• Satanic_Mills [comrade/them]
    ·
    9 months ago

    The Welsh identity has always been separate to the English and only ever weakly subsumed under the British identity.

    They have their own language & their own separate cultural heritage, particularly focused on public performance of music and poetry. After incorporation into England a distinct Welsh sensibility was maintained through religion with the high numbers of non-conforming protestant churches inside Wales staying formally and doctrinally separate from the Church of England. There has been no established state Church in Wales for over 100 years at this point.

    The process of state formation in Britain involved a conscious and continuous effort to denigrate the Welsh language & promote the Church of England as with similar processes in Ireland.

    If this does not constitute a separate ethnicity then the Irish, the Finns, the Sami, the Basque & even the Hungarians are not separate ethnicities than the capitals that used to or still do rule over them.
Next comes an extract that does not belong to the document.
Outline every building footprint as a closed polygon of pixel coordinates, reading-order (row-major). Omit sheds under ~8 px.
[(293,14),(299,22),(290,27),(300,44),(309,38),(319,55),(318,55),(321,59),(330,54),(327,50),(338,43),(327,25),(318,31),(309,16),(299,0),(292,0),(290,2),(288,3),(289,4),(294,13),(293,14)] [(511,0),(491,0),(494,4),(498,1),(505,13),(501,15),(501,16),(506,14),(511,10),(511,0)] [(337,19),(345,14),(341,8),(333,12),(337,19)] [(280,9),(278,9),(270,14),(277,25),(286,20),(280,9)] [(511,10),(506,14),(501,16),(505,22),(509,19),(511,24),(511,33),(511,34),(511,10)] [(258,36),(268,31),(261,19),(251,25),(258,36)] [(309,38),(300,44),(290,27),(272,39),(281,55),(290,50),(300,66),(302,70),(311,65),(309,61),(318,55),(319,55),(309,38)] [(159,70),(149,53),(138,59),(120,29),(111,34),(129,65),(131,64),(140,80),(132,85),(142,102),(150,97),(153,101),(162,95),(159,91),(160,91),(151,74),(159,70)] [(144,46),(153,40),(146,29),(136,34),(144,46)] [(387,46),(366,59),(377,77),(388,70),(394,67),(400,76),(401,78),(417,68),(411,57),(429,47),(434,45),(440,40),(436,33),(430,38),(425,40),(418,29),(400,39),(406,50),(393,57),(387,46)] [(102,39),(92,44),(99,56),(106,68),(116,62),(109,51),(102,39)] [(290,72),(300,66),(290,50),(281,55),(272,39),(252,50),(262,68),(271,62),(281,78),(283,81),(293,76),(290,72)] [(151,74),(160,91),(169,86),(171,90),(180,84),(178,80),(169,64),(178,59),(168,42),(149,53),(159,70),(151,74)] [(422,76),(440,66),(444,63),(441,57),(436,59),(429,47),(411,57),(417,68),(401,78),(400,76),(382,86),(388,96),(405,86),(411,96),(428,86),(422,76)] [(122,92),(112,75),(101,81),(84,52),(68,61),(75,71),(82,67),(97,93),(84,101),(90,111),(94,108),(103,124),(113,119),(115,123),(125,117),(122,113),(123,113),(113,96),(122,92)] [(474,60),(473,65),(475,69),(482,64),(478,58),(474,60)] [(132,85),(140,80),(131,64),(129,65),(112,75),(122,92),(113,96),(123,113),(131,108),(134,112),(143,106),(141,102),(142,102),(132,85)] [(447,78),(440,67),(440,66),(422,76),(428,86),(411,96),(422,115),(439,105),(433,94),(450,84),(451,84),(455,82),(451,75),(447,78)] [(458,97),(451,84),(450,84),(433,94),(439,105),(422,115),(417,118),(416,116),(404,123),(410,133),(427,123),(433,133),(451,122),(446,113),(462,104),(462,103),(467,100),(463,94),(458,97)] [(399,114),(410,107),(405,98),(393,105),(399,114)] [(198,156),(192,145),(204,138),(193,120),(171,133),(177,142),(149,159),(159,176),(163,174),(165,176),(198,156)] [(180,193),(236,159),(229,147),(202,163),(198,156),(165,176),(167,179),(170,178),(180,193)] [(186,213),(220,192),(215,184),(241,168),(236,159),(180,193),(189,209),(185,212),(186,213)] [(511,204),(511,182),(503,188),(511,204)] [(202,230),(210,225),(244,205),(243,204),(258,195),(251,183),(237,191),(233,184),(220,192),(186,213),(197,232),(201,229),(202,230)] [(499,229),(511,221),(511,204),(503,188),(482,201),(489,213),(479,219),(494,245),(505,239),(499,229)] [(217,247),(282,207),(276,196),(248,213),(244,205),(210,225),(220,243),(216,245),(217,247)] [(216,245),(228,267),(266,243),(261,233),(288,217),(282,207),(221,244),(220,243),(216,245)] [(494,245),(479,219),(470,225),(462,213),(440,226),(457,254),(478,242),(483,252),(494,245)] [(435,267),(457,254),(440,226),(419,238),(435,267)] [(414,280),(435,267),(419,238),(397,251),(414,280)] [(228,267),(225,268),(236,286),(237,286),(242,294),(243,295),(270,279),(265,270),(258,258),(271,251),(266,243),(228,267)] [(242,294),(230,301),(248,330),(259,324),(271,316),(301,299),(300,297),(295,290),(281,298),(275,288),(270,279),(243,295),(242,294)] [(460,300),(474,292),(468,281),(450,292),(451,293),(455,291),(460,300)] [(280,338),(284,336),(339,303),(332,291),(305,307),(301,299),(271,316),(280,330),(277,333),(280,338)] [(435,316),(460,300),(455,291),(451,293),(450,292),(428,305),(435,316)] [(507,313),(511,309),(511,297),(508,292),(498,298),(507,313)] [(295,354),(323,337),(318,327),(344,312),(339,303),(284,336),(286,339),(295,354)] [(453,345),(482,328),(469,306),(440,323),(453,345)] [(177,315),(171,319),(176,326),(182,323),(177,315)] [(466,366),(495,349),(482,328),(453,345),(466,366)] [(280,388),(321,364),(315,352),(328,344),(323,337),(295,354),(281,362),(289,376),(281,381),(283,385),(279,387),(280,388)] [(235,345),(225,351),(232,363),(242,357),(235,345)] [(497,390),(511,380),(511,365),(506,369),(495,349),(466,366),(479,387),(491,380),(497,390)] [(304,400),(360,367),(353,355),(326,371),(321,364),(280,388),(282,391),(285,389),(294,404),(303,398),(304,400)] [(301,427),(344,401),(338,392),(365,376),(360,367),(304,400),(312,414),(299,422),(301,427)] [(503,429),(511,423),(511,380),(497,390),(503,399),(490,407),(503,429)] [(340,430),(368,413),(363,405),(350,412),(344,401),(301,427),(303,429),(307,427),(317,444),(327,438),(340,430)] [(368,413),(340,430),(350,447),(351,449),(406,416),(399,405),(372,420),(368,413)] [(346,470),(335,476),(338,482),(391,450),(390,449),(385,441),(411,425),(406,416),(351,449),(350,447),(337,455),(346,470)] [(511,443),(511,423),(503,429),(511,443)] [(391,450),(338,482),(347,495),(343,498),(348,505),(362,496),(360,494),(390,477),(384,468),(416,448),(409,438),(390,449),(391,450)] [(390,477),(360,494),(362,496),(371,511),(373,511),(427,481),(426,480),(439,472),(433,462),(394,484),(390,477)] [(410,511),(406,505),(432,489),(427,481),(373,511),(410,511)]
    Hell, are the English even really separate to the French? Are we all actually Anglos because we've grown up under modern capitalism?

    • Awoo [she/her]
      ·
      9 months ago

      If this does not constitute a separate ethnicity then the Irish, the Finns, the Sami, the Basque & even the Hungarians are not separate ethnicities than the capitals that used to or still do rule over them.

      Lack of shared language?

      Are we all actually Anglos because we've grown up under modern capitalism?

      "The European Garden"

      • Satanic_Mills [comrade/them]
        ·
        9 months ago

        All the examples I gave have elites speaking a common language, be it Swedish, Castilian Spanish or Austrian German: in the same way Welsh, Gaelic and Irish elites spoke English while their subjects spoke their native languages prior to the process of state formation from the 18th century onwards.

        Hence by this schema there is no English ethnicity prior to the modern era as the elites all spoke French and were part of the shared common cultural history; which is why I am dubious about the analytical value of this framing.